▼▼▼

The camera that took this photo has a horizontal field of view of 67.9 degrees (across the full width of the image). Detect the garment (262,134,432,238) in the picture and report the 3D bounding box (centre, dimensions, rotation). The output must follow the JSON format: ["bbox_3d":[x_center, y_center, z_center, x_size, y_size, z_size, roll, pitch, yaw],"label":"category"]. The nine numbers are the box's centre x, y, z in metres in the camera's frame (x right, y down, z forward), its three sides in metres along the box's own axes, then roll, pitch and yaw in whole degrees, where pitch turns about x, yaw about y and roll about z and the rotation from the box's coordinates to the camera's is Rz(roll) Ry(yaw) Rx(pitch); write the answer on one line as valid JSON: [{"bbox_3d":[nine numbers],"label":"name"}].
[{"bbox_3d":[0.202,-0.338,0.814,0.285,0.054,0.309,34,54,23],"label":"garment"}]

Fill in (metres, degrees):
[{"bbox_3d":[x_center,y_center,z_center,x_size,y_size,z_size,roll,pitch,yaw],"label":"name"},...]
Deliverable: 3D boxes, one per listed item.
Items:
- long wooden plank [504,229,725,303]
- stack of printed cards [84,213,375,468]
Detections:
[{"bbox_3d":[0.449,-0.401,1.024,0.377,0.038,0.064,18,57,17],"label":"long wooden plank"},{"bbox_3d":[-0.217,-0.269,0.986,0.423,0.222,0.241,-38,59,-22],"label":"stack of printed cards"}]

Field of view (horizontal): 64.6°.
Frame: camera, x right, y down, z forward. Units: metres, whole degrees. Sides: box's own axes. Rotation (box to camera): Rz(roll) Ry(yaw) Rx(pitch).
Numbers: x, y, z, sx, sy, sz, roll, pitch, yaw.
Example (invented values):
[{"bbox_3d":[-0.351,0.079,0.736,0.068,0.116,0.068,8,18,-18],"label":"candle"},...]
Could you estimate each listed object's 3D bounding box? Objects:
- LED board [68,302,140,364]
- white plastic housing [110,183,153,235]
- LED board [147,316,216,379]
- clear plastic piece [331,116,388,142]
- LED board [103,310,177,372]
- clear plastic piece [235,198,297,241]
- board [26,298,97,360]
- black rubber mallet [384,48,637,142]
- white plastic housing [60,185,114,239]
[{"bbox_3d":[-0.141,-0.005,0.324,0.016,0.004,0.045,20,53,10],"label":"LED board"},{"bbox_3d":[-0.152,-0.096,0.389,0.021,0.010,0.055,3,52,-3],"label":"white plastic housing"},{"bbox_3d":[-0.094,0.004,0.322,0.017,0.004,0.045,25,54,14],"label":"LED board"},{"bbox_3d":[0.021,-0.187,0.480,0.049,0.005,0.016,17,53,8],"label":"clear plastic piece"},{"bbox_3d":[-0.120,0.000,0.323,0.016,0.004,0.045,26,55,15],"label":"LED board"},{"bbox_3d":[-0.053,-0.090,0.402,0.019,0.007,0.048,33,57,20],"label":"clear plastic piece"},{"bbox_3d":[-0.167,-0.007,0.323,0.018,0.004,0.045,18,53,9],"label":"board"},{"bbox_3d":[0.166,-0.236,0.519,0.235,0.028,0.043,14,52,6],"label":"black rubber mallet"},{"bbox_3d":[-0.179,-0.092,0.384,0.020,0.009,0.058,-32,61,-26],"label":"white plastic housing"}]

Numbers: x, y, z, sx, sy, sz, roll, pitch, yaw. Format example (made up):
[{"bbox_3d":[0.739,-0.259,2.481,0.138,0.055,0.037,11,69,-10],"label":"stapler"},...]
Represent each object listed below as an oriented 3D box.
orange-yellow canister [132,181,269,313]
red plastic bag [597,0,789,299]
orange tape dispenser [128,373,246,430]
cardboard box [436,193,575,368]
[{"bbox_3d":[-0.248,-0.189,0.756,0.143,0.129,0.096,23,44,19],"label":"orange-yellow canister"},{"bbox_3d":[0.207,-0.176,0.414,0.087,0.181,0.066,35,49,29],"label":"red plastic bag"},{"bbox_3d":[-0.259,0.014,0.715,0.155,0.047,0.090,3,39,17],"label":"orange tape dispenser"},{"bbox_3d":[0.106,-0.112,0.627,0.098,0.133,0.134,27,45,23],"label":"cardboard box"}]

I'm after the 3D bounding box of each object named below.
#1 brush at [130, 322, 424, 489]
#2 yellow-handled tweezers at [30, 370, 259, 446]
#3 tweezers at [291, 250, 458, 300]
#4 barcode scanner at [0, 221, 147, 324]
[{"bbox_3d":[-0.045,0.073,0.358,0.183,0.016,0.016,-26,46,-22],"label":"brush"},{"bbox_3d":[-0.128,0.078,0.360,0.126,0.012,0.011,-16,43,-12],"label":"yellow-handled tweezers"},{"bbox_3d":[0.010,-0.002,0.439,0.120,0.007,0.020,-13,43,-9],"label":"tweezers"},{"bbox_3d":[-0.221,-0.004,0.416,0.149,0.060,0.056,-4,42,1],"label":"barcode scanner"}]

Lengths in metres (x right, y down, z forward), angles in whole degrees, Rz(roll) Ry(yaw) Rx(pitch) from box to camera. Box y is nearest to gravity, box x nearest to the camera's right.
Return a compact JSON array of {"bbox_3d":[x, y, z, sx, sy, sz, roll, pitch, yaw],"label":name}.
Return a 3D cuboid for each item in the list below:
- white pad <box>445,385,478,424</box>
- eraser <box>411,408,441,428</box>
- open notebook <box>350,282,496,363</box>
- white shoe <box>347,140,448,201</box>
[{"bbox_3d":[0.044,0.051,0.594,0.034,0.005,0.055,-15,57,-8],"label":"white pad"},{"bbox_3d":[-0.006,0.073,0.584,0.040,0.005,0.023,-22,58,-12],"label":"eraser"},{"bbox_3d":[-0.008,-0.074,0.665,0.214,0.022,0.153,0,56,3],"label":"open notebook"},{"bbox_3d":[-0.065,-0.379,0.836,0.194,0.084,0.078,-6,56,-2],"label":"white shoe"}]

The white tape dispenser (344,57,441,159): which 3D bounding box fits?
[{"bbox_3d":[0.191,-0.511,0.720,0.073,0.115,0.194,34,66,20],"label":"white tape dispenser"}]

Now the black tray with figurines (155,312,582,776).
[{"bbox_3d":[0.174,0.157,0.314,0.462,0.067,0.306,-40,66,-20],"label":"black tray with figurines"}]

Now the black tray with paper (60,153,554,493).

▲▲▲

ABOUT THIS EXERCISE: In the entries above, find the line with "- LED board [103,310,177,372]" and the line with "- black rubber mallet [384,48,637,142]", then restate word for word both of them and every line between, with nothing more.

SOLUTION:
- LED board [103,310,177,372]
- clear plastic piece [235,198,297,241]
- board [26,298,97,360]
- black rubber mallet [384,48,637,142]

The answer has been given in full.